Pour la crise bancaire à Chypre, l'Europe n'a pas opté pour une solution de type fédéral, comme une union bancaire qui aurait étalé la facture sur l'ensemble des citoyens de la zone euro. On a plutôt créé deux précédents importants: imposer des pertes aux déposants des banques en question, d'une part, et un contrôle temporaire des capitaux qui limitent les retraits bancaires et les virements à l'étranger, d'autre part.

À ce sujet, l'une des nombreuses craintes que les Chypriotes peuvent avoir est le caractère temporaire des contrôles, puisque souvent, il n'y a rien de plus permanent qu'une mesure temporaire. L'impôt sur le revenu des particuliers en est un bon exemple...

Quoi qu'il en soit, et c'est ce qui est le plus important, un message est passé clairement: lors d'une prochaine crise semblable, les gouvernements, celui sans moyens du pays en difficulté et ceux des autres pays de la zone euro, ne viendront plus à la rescousse des banques privées en déroute; à leurs déposants de payer la note. Or, cela ne peut que créer une logique par laquelle les épargnants ne rechercheront plus un retour sur leurs dépôts mais... le simple retour de leurs dépôts, hors de ces banques dysfonctionnelles.

Ce risque d'inciter la population des pays en difficulté de la zone euro à garder leur argent à l'extérieur des banques est particulièrement élevé en Grèce, qui a essentiellement fait défaut sur sa dette publique, et en Espagne, où l'on note l'éclatement de la bulle immobilière.

Pour les épargnants, la réalité est aussi claire qu'une consigne: à la première rumeur d'une difficulté de votre banque, retirez votre argent si vous voulez le revoir.

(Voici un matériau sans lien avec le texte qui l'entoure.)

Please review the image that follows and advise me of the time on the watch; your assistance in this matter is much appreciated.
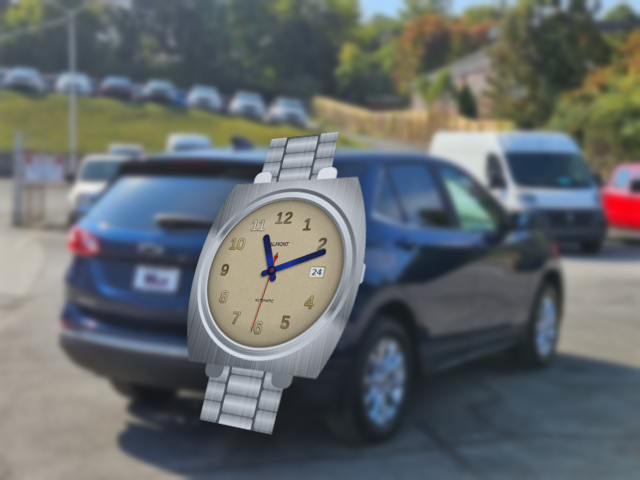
11:11:31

Et pour les institutions bancaires déjà aux abois, des retraits massifs de capitaux augmentent la probabilité de faillite.

En fin de compte, le spectre d'une nouvelle crise financière va hanter l'Europe, et de deux façons, car le risque est plus élevé non seulement pour de nouvelles crises bancaires et fuites de capitaux, mais aussi pour la sortie d'un pays en difficulté de la zone euro. En fait, c'est la viabilité de l'euro comme monnaie unique qui est mise en jeu. Avec des crises comme celle de Chypre, comment espérer une croissance économique, même à long terme? Moins les banques sont fonctionnelles et plus la tentation de sortir de l'euro est grande, puisque la dévaluation de la monnaie qui s'ensuivrait pourrait permettre la croissance. Jamais, en fait, cette tentation n'aura été aussi grande.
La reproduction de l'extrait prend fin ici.